**Given task:**
Please resume the write-up on streaming wav audio through the NES CPU below, picking up right after its last sentence.

**Extract to read:**
= = = =

With the knowledge of exactly how many CPU cycles have occurred since the start of the video and playing the next audio sample, I can simply convert from CPU cycles to bytes inside the wav file. The file is 48,000 samples a second, and there are 1,786,830 CPU cycles per second. Accounting for the wav file’s 0x50 byte header, and how each sample is 2 bytes long, grabbing the desired byte (The high byte of the sample) is simply:
(Floor(TimeInSeconds * 48000) * 2) + 0x50 + 1
Where TimeInSeconds is the current CPU cycle divided by 1,786,830.
Knowing how many cycles I have left before the frame ends, I was able to pack in as many audio samples as possible before exiting the loop and waiting for VBlank. (Optimizing for the smallest possible wait for VBlank)
Of course, the huge drawback here is that for all the time spent updating the nametables and filling in the bytes on the zero page, audio data is halted. A flat line in the audio happens every frame.
Let’s brainstorm some ideas on playing audio during those busy parts of the frame.
In theory, I could try to use the DMC channel’s DPCM audio functionality for the split second between leaving the audio playing loop and re-entering it, but that sounded too complicated. Also using DPCM audio runs the risk of corrupting controller reads, which sounded scary.

Tangent: Using Differential Pulse-Code Modulation the way Nintendo definitely had planned.

So I tried it anyway.
DPCM audio cannot play samples from RAM (even if the audio chip overflows beyond address $FFFF, it will remain inside the ROM data by looping to address $8000 instead of $0000), so if I want to fill in these gaps with DPCM audio, I would have to use existing bytes inside the SMB ROM.

= = = =

**Information shown:**
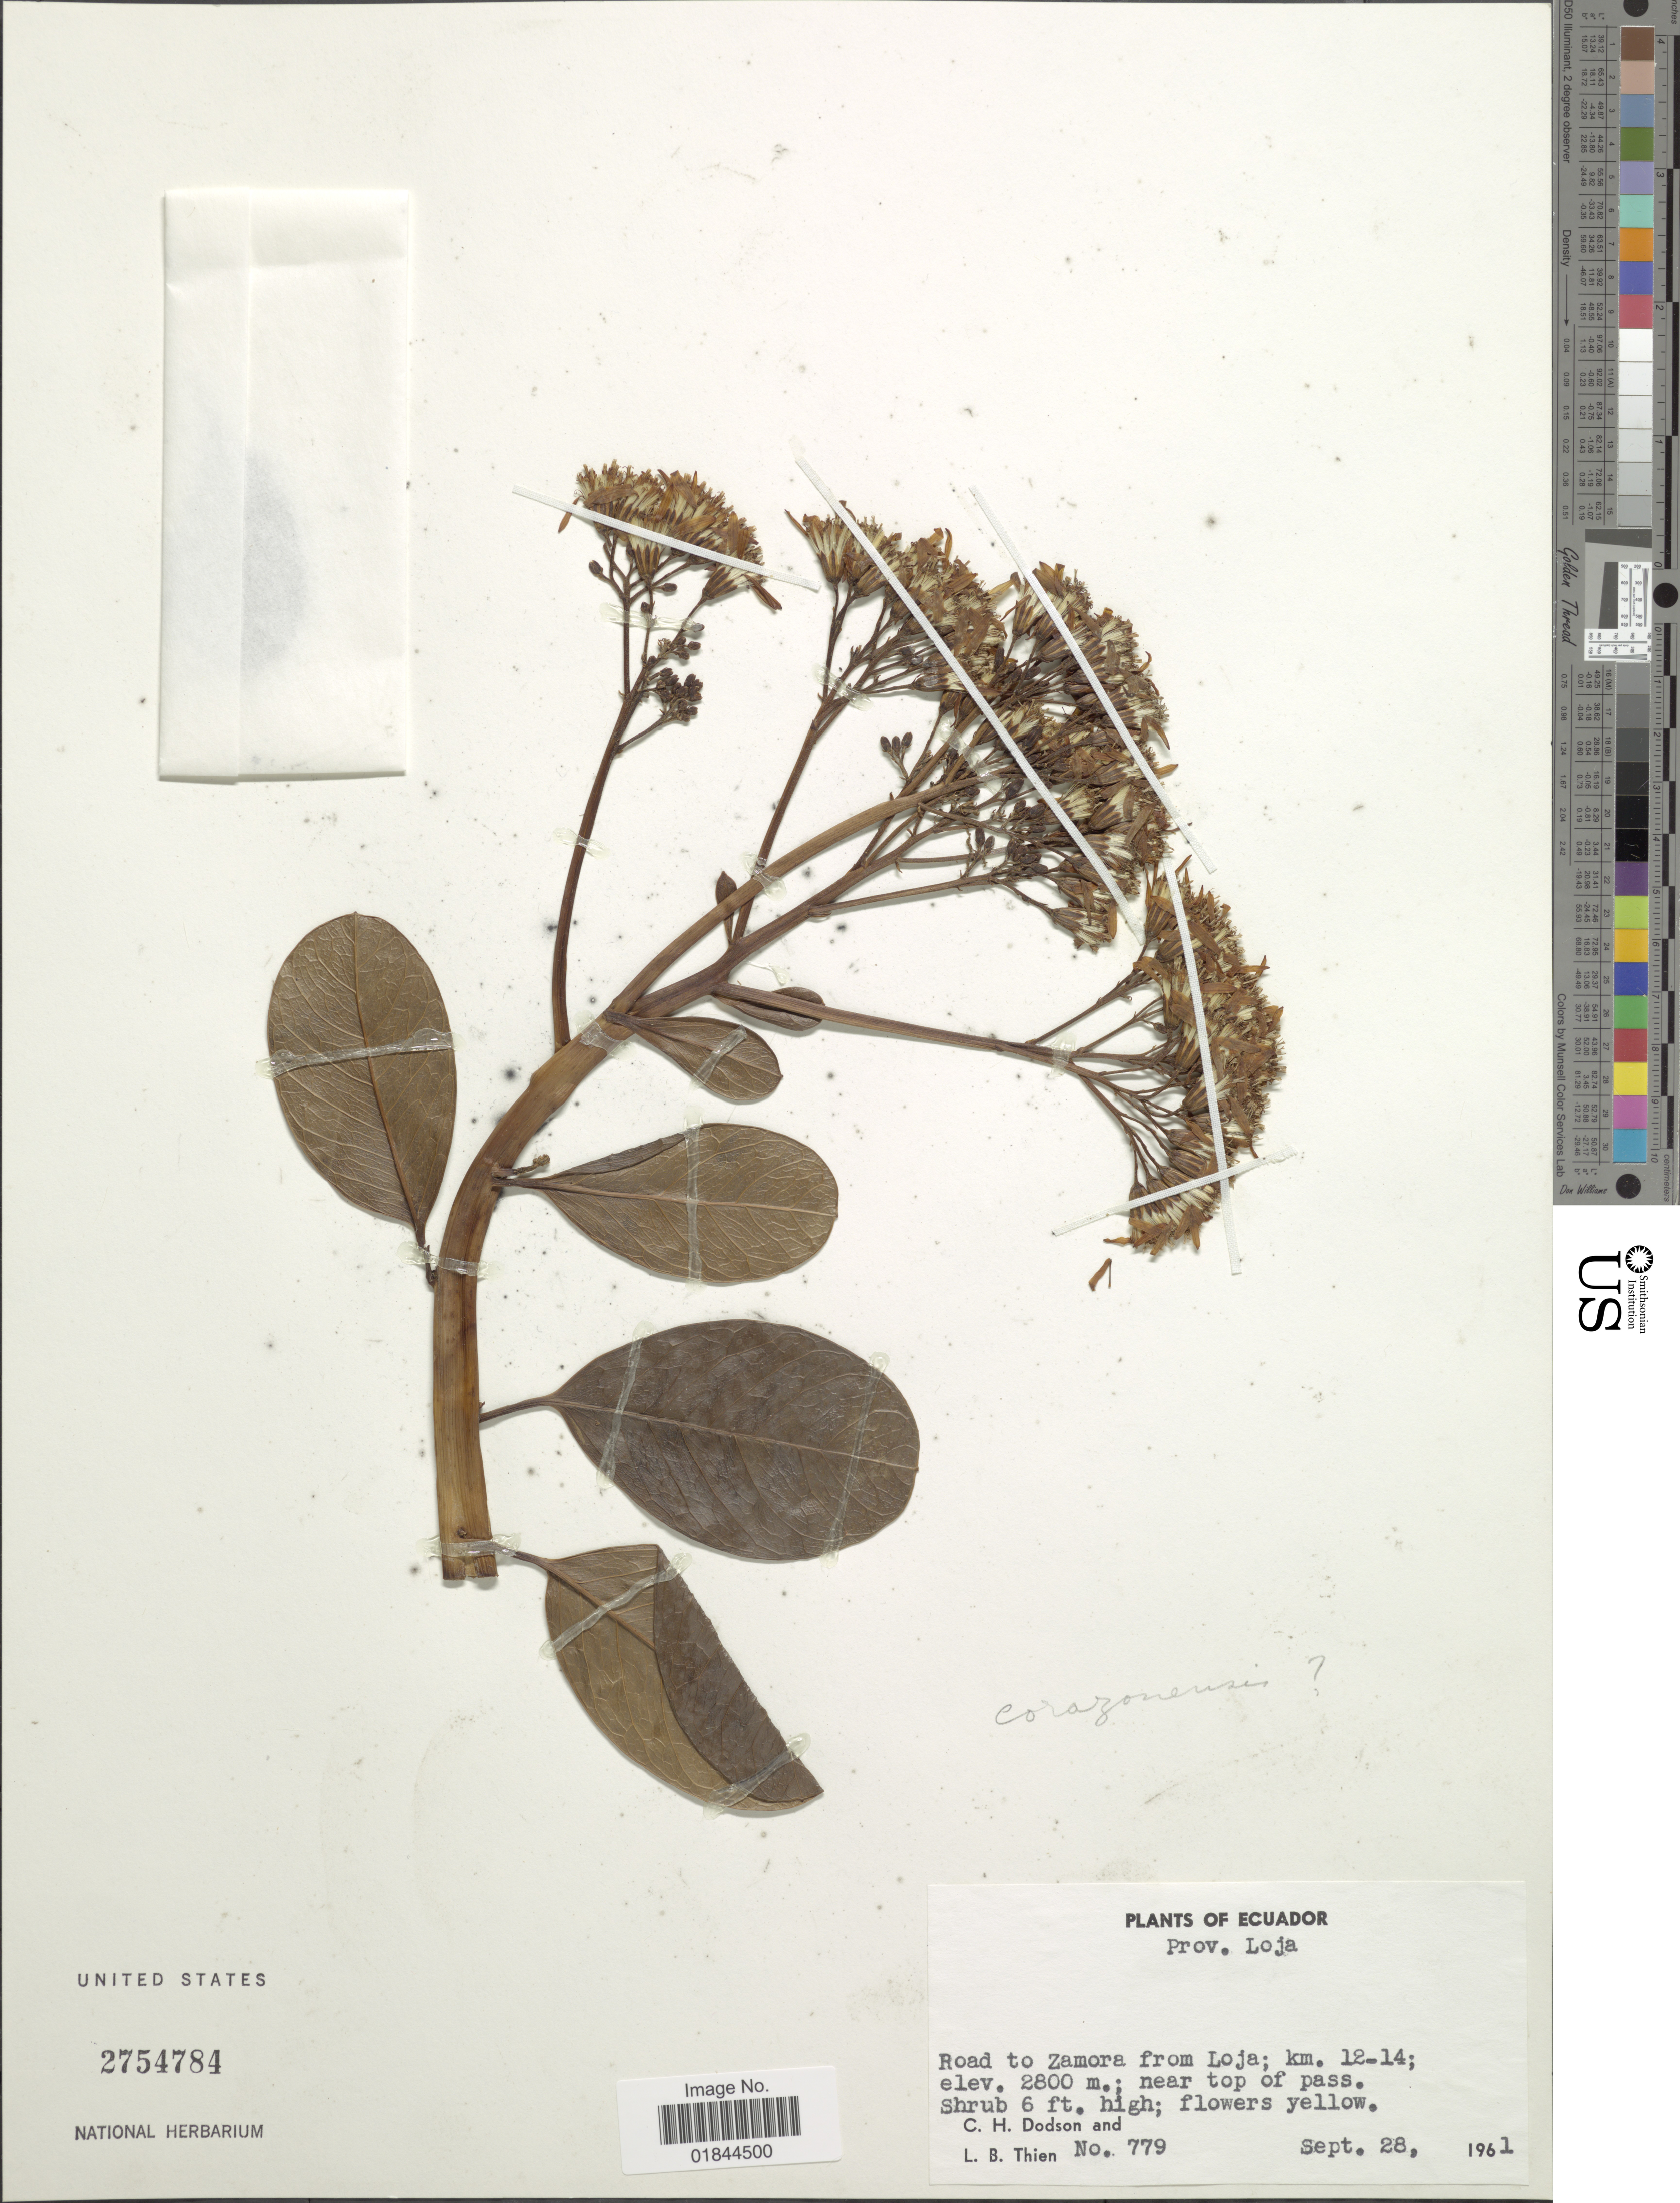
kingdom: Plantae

= = = =

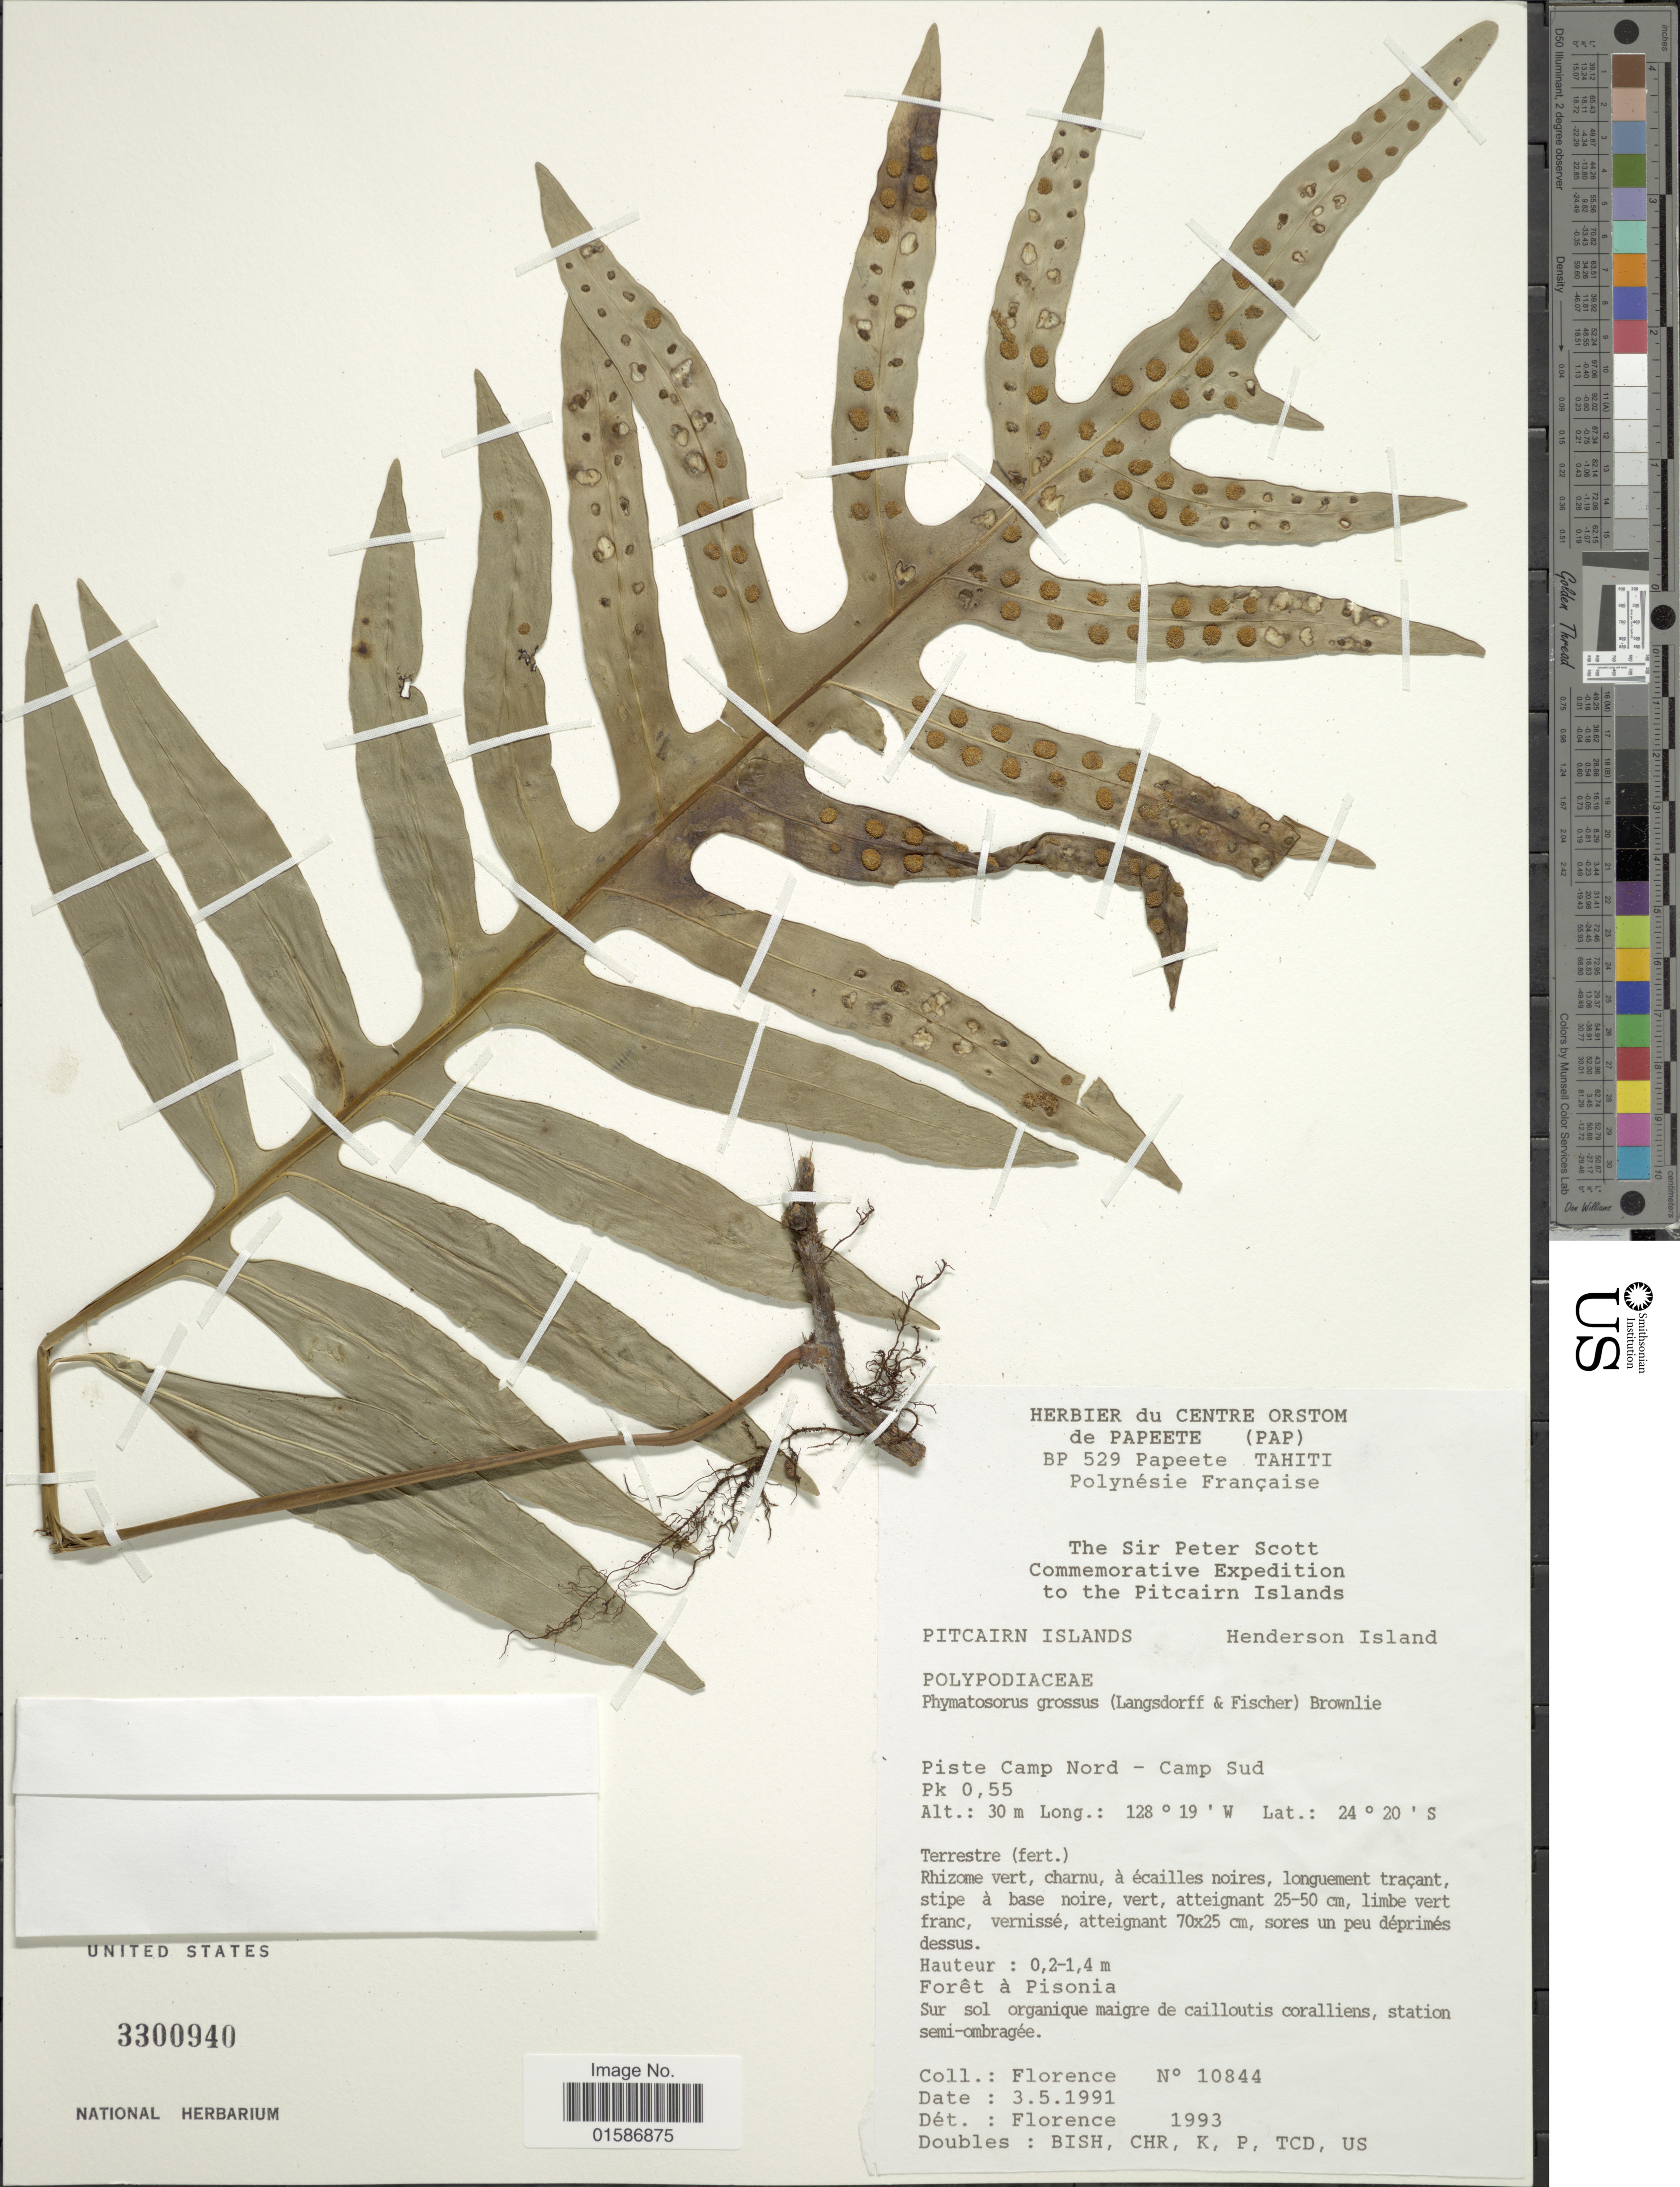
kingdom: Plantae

= = = =

**Output for this task:**
But this got me thinking. Recall how I used the existing character data to approximate the visuals. Okay, now think about that, but taking the game’s ROM and approximating DPCM audio to fill in the gaps where the PCM stops playing.
The plan: After the final audio input is written for a frame, I need to know when (How many CPU cycles since the movie began) the next frame’s first write to the audio chip will be.
With that info, I could create a spline along the .wav file’s PCM data from where the gap starts to where it ends, then test how SMB’s ROM data (when read as DPCM audio) compares. With my graphical data I compared every pixel in the 8 by 8 cell against each of the characters. With this I’ll take every “sample” (value of the DMC output) in every possible “sample” (short audio clip) I can create, using the 256 possible starting positions, and 16 possible sample rates, using whatever sample length would get as close to, but without going over the PC reaching the first controller read of the next frame, and compare that against the .wav file’s sample data as a spline. Then, just like with the images, I’ll tally up all the samples and see which one is closest.
Anyway, to make a long story short, the fastest sample rate of DPCM audio is not enough to get in the minimal sample length before I need the controller again (even for the frame with the longest break between audio loops), so I wrote the code to do that for nothing, and this section of my authors notes could have been omitted. In theory, it would’ve been really cool though.

Plan B to make the audio cleaner.

Okay, so DPCM audio is no good.
The big issue that needs fixed might not be the large gaps, but rather the steep change when the audio loop resumes.
What if I spend the first 16th of the audio loop using linearly interpolated values between the last sample of the previous loop, and the current sample.
This isn’t a perfect solution, but rest assured this makes the audio sound better. Every frame had a noticeable click before this change, now it’s only a gritty sound.

Plan C to make the audio cleaner.

While the previous method made the audio less ear-hurting, I still think there’s room for improvement.
The most time consuming aspect of this TAS is filling in the bytes for the zero page on frames that have a lot of data. The most dense frame being 0xE4 bytes! (That problematic frame I talked about earlier) That frame takes 15732 CPU cycles just to fill in, which is almost 53% of the frame spent not writing to the audio chip.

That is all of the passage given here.